Fiddlesticks! Foiled again!

*snaps fingers*


----------



## Valandil (Jan 17, 2005)

Turgon said:


> ...Was Narsil originally forged for the use of a dwarf-lord? His other two famous works, Angrist and the Dragon Helm of Dor-Lomin were both entirely suited to one of short stature - but the blade of Elendil the Tall? Thorin we know wielded Orcrist with little trouble (another blade whose origins I would love to know!) but when he breaks out of Erebor during the Battle of Five Armies he has laid aside his long blade and taken up the axe once more. Suggests to me that the longsword was not a weapon of choice for a dwarf...

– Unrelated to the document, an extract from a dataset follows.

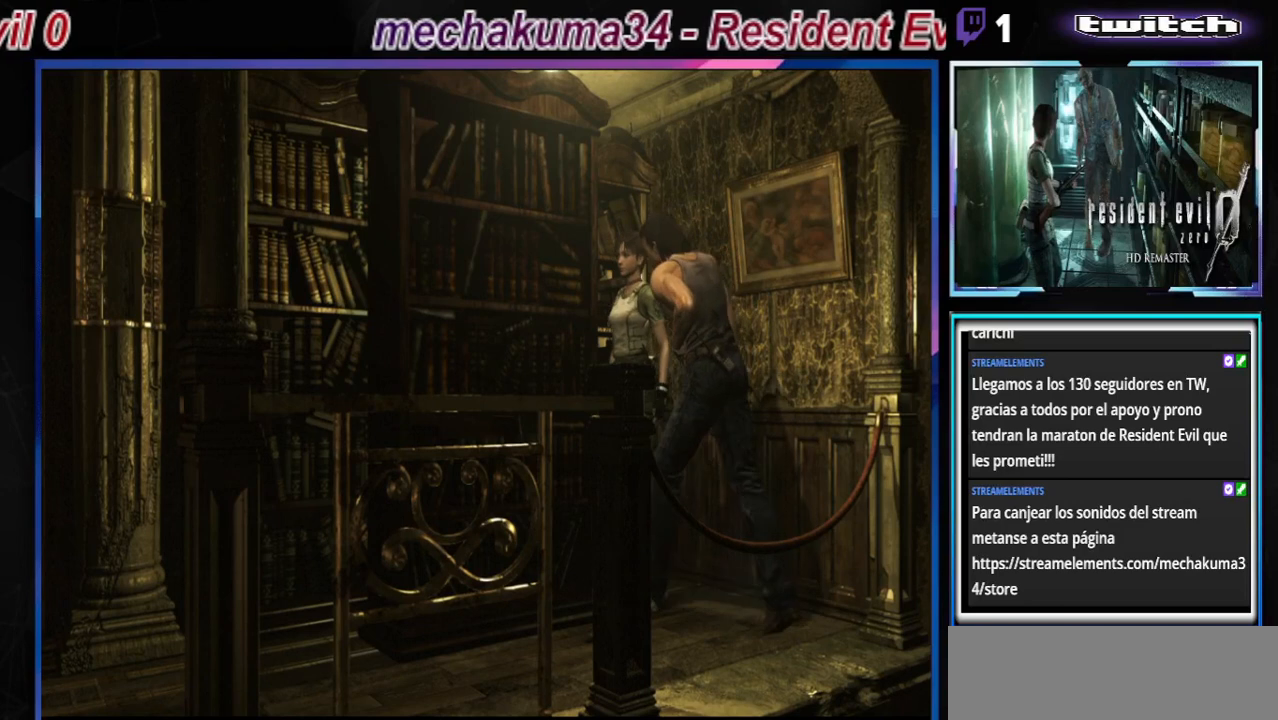
{"buttons": [], "left_stick": "up", "events": []}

Perhaps Thorin was an adherent of the old 'Hagar the Horrible' motto:

"Sword for show,
Broadaxe for dough!"

OTOH, perhaps Thorin would have survived the Battle of Five Armies with Orcrist in his hands instead of an axe. And maybe those silly dwarves thought a battleaxe too valuable to bury with him, so they tossed the Elven sword in there!  

As to the other, since Nogrod was along the Ered Luin (right??) might it have survived the tumult at the end of the First Age, and Narsil have come into the hands of Gil-galad, who lived right down the way in the Second Age? Then maybe HE gave it to Elendil - perhaps in conferring those lands in Eriador upon him, as they had been nominally under his jurisdiction.

Ironically, perhaps both Elendil and Gil-galad thought Sauron was destroyed in the fall of Numenor - and the sword gift came with a big sigh of relief from Gil-galad's end. Ironically again, those very two perished together in that great mortal combat with Sauron to wrap up the Second Age...


----------



## Elemmire (Jan 18, 2005)

Turgon said:


> The Sons of Feanor idea is pure speculation on my part, based on two factors:
> 
> I) We are told at one point that most of the trade from Nogrod and Belegost pass through the hands of the seven sons, more specifically through the hands of Caranthir, who we are told gained great riches from it. _Published Sil: Of the Return of the Noldor_.
> 
> II) Angrist, the other of Telchar's famed blades was originally in the possession of Curufin before it was taken from him by Beren. Also it is worth noting that Curufin, himself a great smith, thinks enough of Telchar's craftsmanship to keep one of his blades about him.


 
That's rather plausible, I think. After all, Elrond and Elros _were_ fostered by the eldest sons of Feanor.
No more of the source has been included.